* [Available data]:
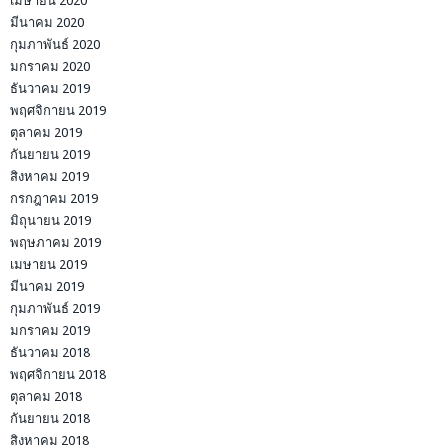
เมษายน 2020
มีนาคม 2020
กุมภาพันธ์ 2020
มกราคม 2020
ธันวาคม 2019
พฤศจิกายน 2019
ตุลาคม 2019
กันยายน 2019
สิงหาคม 2019
กรกฎาคม 2019
มิถุนายน 2019
พฤษภาคม 2019
เมษายน 2019
มีนาคม 2019
กุมภาพันธ์ 2019
มกราคม 2019
ธันวาคม 2018
พฤศจิกายน 2018
ตุลาคม 2018
กันยายน 2018
สิงหาคม 2018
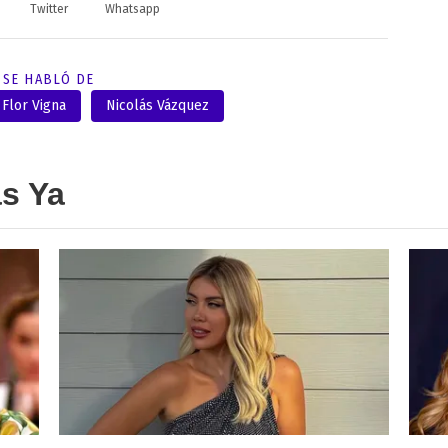
Twitter
Whatsapp
SE HABLÓ DE
Flor Vigna
Nicolás Vázquez
as Ya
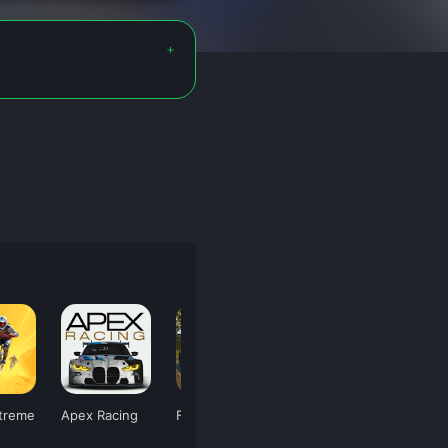
treme
Apex Racing
Fast & Grand
Fx Racer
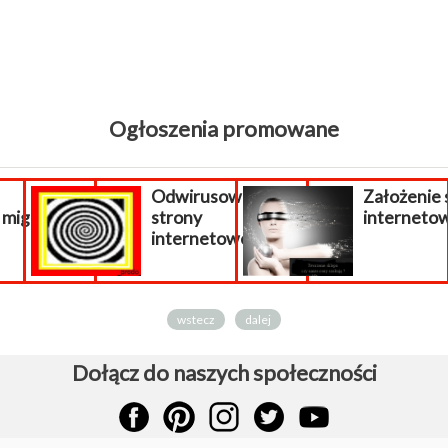
Ogłoszenia promowane
Odwirusowanie
Założenie sklepu
po
strony
internetowego.
re
internetowej...
cał
wstecz
dalej
Dołącz do naszych społeczności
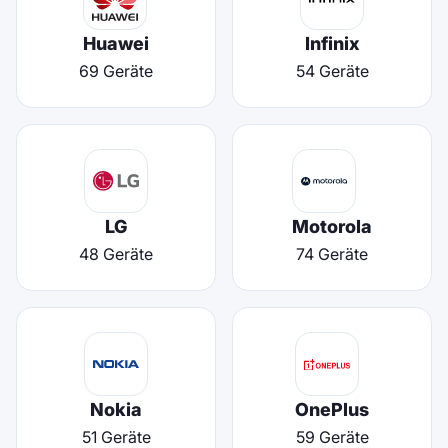
Huawei
Infinix
69 Geräte
54 Geräte
LG
Motorola
48 Geräte
74 Geräte
Nokia
OnePlus
51 Geräte
59 Geräte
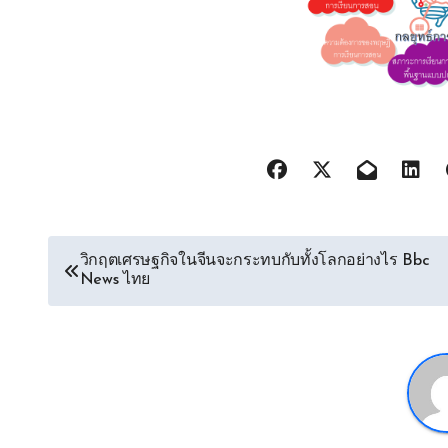
Post
วิกฤตเศรษฐกิจในจีนจะกระทบกับทั้งโลกอย่างไร Bbc
News ไทย
navigation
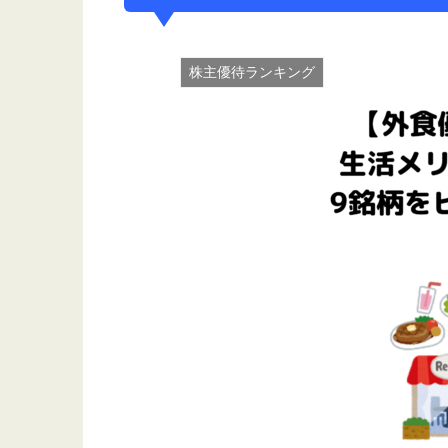
株主優待ランキング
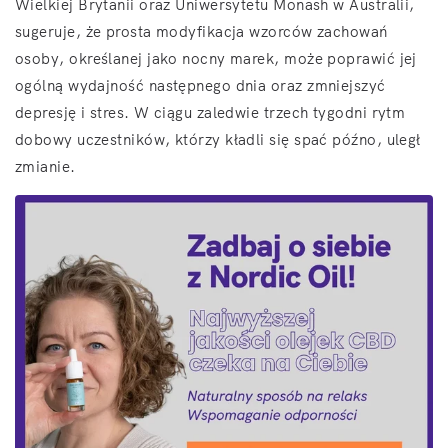
Wielkiej Brytanii oraz Uniwersytetu Monash w Australii,
sugeruje, że prosta modyfikacja wzorców zachowań
osoby, określanej jako nocny marek, może poprawić jej
ogólną wydajność następnego dnia oraz zmniejszyć
depresję i stres. W ciągu zaledwie trzech tygodni rytm
dobowy uczestników, którzy kładli się spać późno, uległ
zmianie.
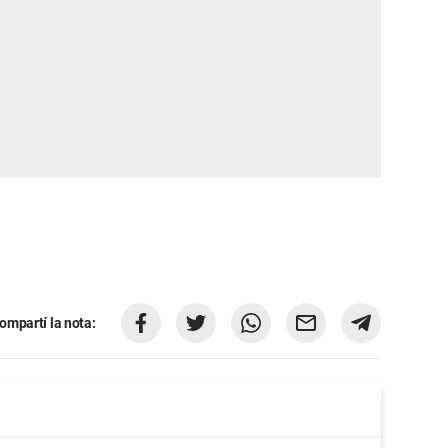
ompartí la nota:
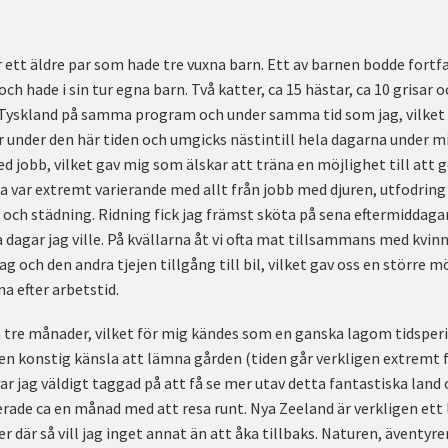
r ett äldre par som hade tre vuxna barn. Ett av barnen bodde fo
ch hade i sin tur egna barn. Två katter, ca 15 hästar, ca 10 grisar 
n Tyskland på samma program och under samma tid som jag, vilket
er under den här tiden och umgicks nästintill hela dagarna under m
ed jobb, vilket gav mig som älskar att träna en möjlighet till at
a var extremt varierande med allt från jobb med djuren, utfodring
och städning. Ridning fick jag främst sköta på sena eftermiddagarn
 dagar jag ville. På kvällarna åt vi ofta mat tillsammans med kvinn
ag och den andra tjejen tillgång till bil, vilket gav oss en större 
 efter arbetstid.
a tre månader, vilket för mig kändes som en ganska lagom tidsper
 en konstig känsla att lämna gården (tiden går verkligen extremt f
ar jag väldigt taggad på att få se mer utav detta fantastiska land
ade ca en månad med att resa runt. Nya Zeeland är verkligen ett 
 där så vill jag inget annat än att åka tillbaks. Naturen, äventyr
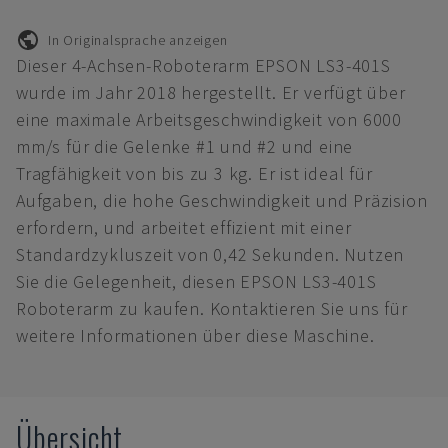
In Originalsprache anzeigen
Dieser 4-Achsen-Roboterarm EPSON LS3-401S
wurde im Jahr 2018 hergestellt. Er verfügt über
eine maximale Arbeitsgeschwindigkeit von 6000
mm/s für die Gelenke #1 und #2 und eine
Tragfähigkeit von bis zu 3 kg. Er ist ideal für
Aufgaben, die hohe Geschwindigkeit und Präzision
erfordern, und arbeitet effizient mit einer
Standardzykluszeit von 0,42 Sekunden. Nutzen
Sie die Gelegenheit, diesen EPSON LS3-401S
Roboterarm zu kaufen. Kontaktieren Sie uns für
weitere Informationen über diese Maschine.
Übersicht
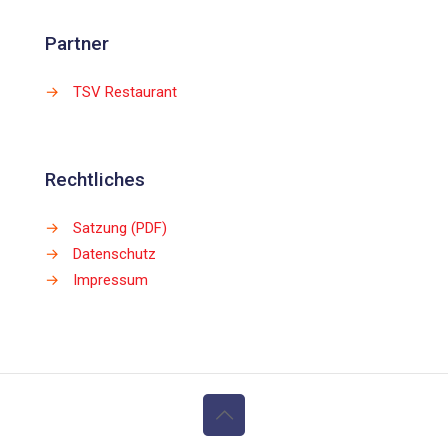
Partner
→
TSV Restaurant
Rechtliches
→
Satzung (PDF)
→
Datenschutz
→
Impressum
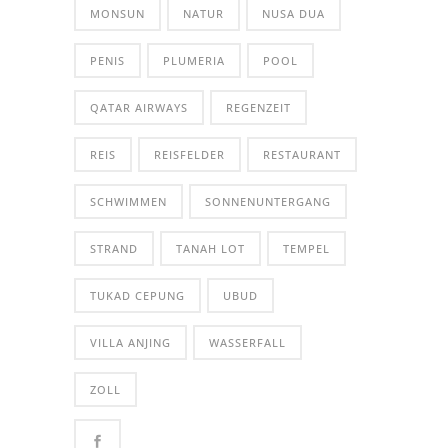
MONSUN
NATUR
NUSA DUA
PENIS
PLUMERIA
POOL
QATAR AIRWAYS
REGENZEIT
REIS
REISFELDER
RESTAURANT
SCHWIMMEN
SONNENUNTERGANG
STRAND
TANAH LOT
TEMPEL
TUKAD CEPUNG
UBUD
VILLA ANJING
WASSERFALL
ZOLL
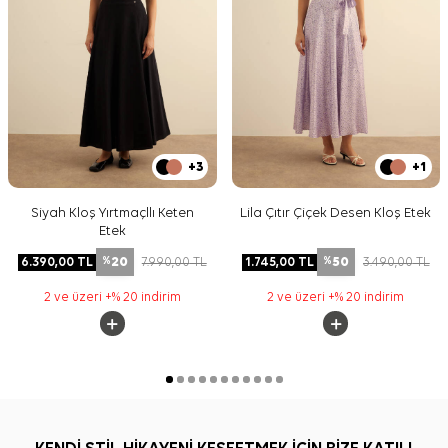
+3
+1
Siyah Kloş Yırtmaçllı Keten
Lila Çıtır Çiçek Desen Kloş Etek
Etek
20
50
6.390,00
TL
7.990,00
TL
1.745,00
TL
3.490,00
TL
%
%
2 ve üzeri +% 20 indirim
2 ve üzeri +% 20 indirim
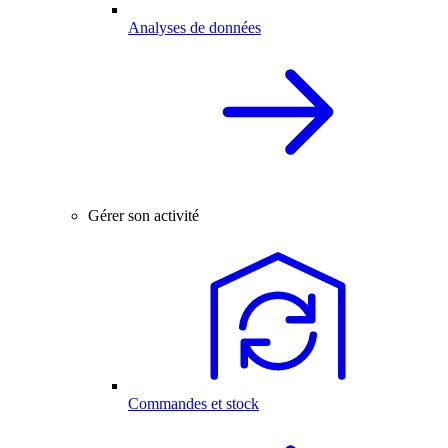
Analyses de données
Gérer son activité
Commandes et stock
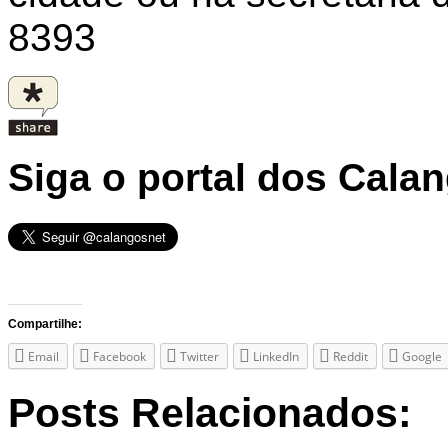
8393
Siga o portal dos Cala
Compartilhe:
Email
Facebook
Twitter
LinkedIn
Reddit
Google
Posts Relacionados:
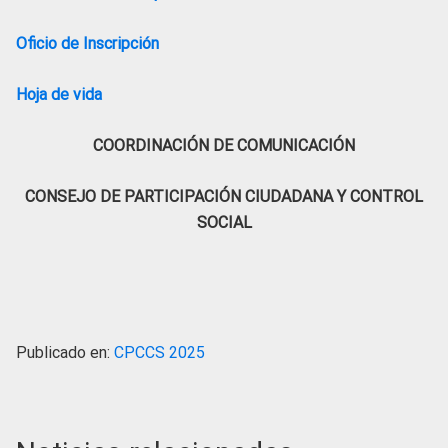
Oficio de Inscripción
Hoja de vida
COORDINACIÓN DE COMUNICACIÓN
CONSEJO DE PARTICIPACIÓN CIUDADANA Y CONTROL
SOCIAL
Publicado en:
CPCCS 2025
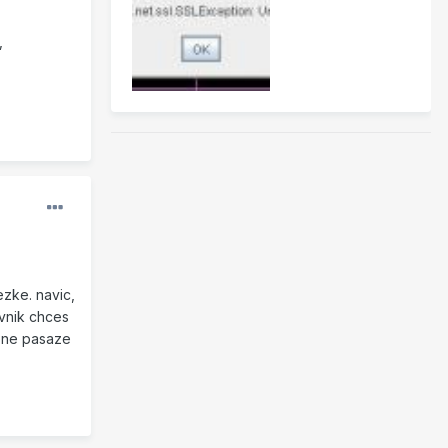
,
ezke. navic,
avnik chces
ipne pasaze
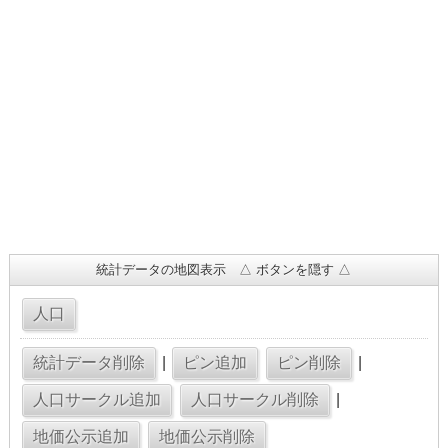
統計データの地図表示 △ ボタンを隠す △
|
|
|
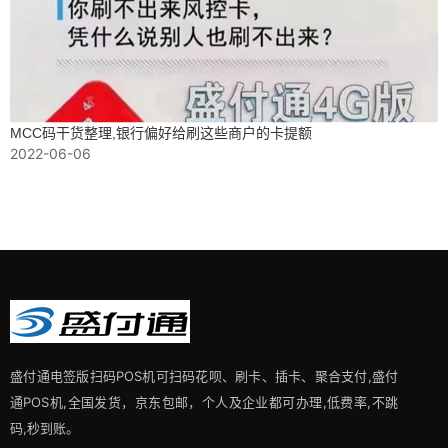
MCC码干货整理,银行偏好给刷这些商户的卡提额
2022-06-06
盛付通电签版扫码POS机可扫码花呗、刷卡、插卡、聚合支付,盛付
通POS机,全国发货，京东包邮，个人及企业都可办理,低费率,不跳
码,秒到账。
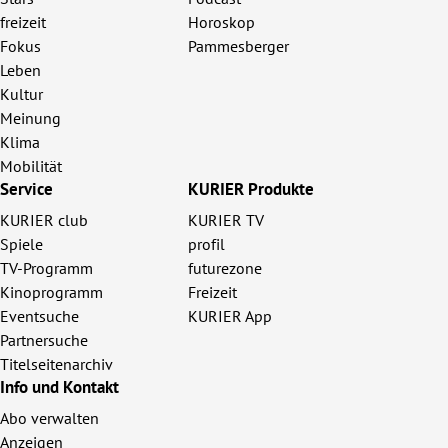
freizeit
Horoskop
Fokus
Pammesberger
Leben
Kultur
Meinung
Klima
Mobilität
Service
KURIER Produkte
KURIER club
KURIER TV
Spiele
profil
TV-Programm
futurezone
Kinoprogramm
Freizeit
Eventsuche
KURIER App
Partnersuche
Titelseitenarchiv
Info und Kontakt
Abo verwalten
Anzeigen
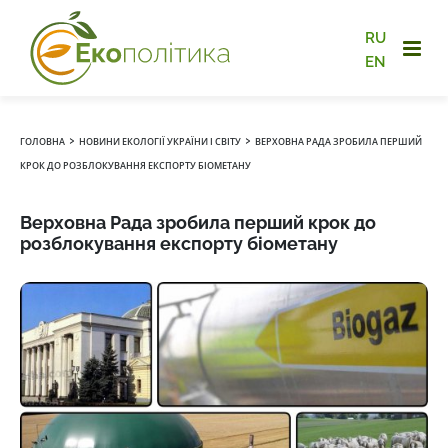
RU
EN
›
›
ГОЛОВНА
НОВИНИ ЕКОЛОГІЇ УКРАЇНИ І СВІТУ
ВЕРХОВНА РАДА ЗРОБИЛА ПЕРШИЙ
КРОК ДО РОЗБЛОКУВАННЯ ЕКСПОРТУ БІОМЕТАНУ
Верховна Рада зробила перший крок до
розблокування експорту біометану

* [About this task]: Word-for-word copy, no pictures: write out the entries above in full.

* [Answer to this problem]:
เมษายน 2020
มีนาคม 2020
กุมภาพันธ์ 2020
มกราคม 2020
ธันวาคม 2019
พฤศจิกายน 2019
ตุลาคม 2019
กันยายน 2019
สิงหาคม 2019
กรกฎาคม 2019
มิถุนายน 2019
พฤษภาคม 2019
เมษายน 2019
มีนาคม 2019
กุมภาพันธ์ 2019
มกราคม 2019
ธันวาคม 2018
พฤศจิกายน 2018
ตุลาคม 2018
กันยายน 2018
สิงหาคม 2018
Twitter
Whatsapp
SE HABLÓ DE
Flor Vigna
Nicolás Vázquez
as Ya
treme
Apex Racing
Fast & Grand
Fx Racer
Ogłoszenia promowane
Odwirusowanie
Założenie sklepu
po
strony
internetowego.
re
internetowej...
cał
wstecz
dalej
Dołącz do naszych społeczności
Huawei
Infinix
69 Geräte
54 Geräte
LG
Motorola
48 Geräte
74 Geräte
Nokia
OnePlus
51 Geräte
59 Geräte
Post
วิกฤตเศรษฐกิจในจีนจะกระทบกับทั้งโลกอย่างไร Bbc
News ไทย
navigation
株主優待ランキング
Wielkiej Brytanii oraz Uniwersytetu Monash w Australii,
sugeruje, że prosta modyfikacja wzorców zachowań
osoby, określanej jako nocny marek, może poprawić jej
ogólną wydajność następnego dnia oraz zmniejszyć
depresję i stres. W ciągu zaledwie trzech tygodni rytm
dobowy uczestników, którzy kładli się spać późno, uległ
zmianie.
ompartí la nota:
r ett äldre par som hade tre vuxna barn. Ett av barnen bodde fo
ch hade i sin tur egna barn. Två katter, ca 15 hästar, ca 10 grisar 
n Tyskland på samma program och under samma tid som jag, vilket
er under den här tiden och umgicks nästintill hela dagarna under m
ed jobb, vilket gav mig som älskar att träna en möjlighet till at
a var extremt varierande med allt från jobb med djuren, utfodring
och städning. Ridning fick jag främst sköta på sena eftermiddagarn
 dagar jag ville. På kvällarna åt vi ofta mat tillsammans med kvinn
ag och den andra tjejen tillgång till bil, vilket gav oss en större 
 efter arbetstid.
a tre månader, vilket för mig kändes som en ganska lagom tidsper
 en konstig känsla att lämna gården (tiden går verkligen extremt f
ar jag väldigt taggad på att få se mer utav detta fantastiska land
ade ca en månad med att resa runt. Nya Zeeland är verkligen ett 
 där så vill jag inget annat än att åka tillbaks. Naturen, äventyr
In Originalsprache anzeigen
Dieser 4-Achsen-Roboterarm EPSON LS3-401S
wurde im Jahr 2018 hergestellt. Er verfügt über
eine maximale Arbeitsgeschwindigkeit von 6000
mm/s für die Gelenke #1 und #2 und eine
Tragfähigkeit von bis zu 3 kg. Er ist ideal für
Aufgaben, die hohe Geschwindigkeit und Präzision
erfordern, und arbeitet effizient mit einer
Standardzykluszeit von 0,42 Sekunden. Nutzen
Sie die Gelegenheit, diesen EPSON LS3-401S
Roboterarm zu kaufen. Kontaktieren Sie uns für
weitere Informationen über diese Maschine.
Übersicht
Partner
→
TSV Restaurant
Rechtliches
→
Satzung (PDF)
→
Datenschutz
→
Impressum
MONSUN
NATUR
NUSA DUA
PENIS
PLUMERIA
POOL
QATAR AIRWAYS
REGENZEIT
REIS
REISFELDER
RESTAURANT
SCHWIMMEN
SONNENUNTERGANG
STRAND
TANAH LOT
TEMPEL
TUKAD CEPUNG
UBUD
VILLA ANJING
WASSERFALL
ZOLL
+3
+1
Siyah Kloş Yırtmaçllı Keten
Lila Çıtır Çiçek Desen Kloş Etek
Etek
20
50
6.390,00
TL
7.990,00
TL
1.745,00
TL
3.490,00
TL
%
%
2 ve üzeri +% 20 indirim
2 ve üzeri +% 20 indirim
Analyses de données
Gérer son activité
Commandes et stock
8393
Siga o portal dos Cala
Compartilhe:
Email
Facebook
Twitter
LinkedIn
Reddit
Google
Posts Relacionados:
Oficio de Inscripción
Hoja de vida
COORDINACIÓN DE COMUNICACIÓN
CONSEJO DE PARTICIPACIÓN CIUDADANA Y CONTROL
SOCIAL
Publicado en:
CPCCS 2025
,
ezke. navic,
avnik chces
ipne pasaze
統計データの地図表示 △ ボタンを隠す △
|
|
|
MCC码干货整理,银行偏好给刷这些商户的卡提额
2022-06-06
盛付通电签版扫码POS机可扫码花呗、刷卡、插卡、聚合支付,盛付
通POS机,全国发货，京东包邮，个人及企业都可办理,低费率,不跳
码,秒到账。
freizeit
Horoskop
Fokus
Pammesberger
Leben
Kultur
Meinung
Klima
Mobilität
Service
KURIER Produkte
KURIER club
KURIER TV
Spiele
profil
TV-Programm
futurezone
Kinoprogramm
Freizeit
Eventsuche
KURIER App
Partnersuche
Titelseitenarchiv
Info und Kontakt
Abo verwalten
Anzeigen
RU
EN
›
›
ГОЛОВНА
НОВИНИ ЕКОЛОГІЇ УКРАЇНИ І СВІТУ
ВЕРХОВНА РАДА ЗРОБИЛА ПЕРШИЙ
КРОК ДО РОЗБЛОКУВАННЯ ЕКСПОРТУ БІОМЕТАНУ
Верховна Рада зробила перший крок до
розблокування експорту біометану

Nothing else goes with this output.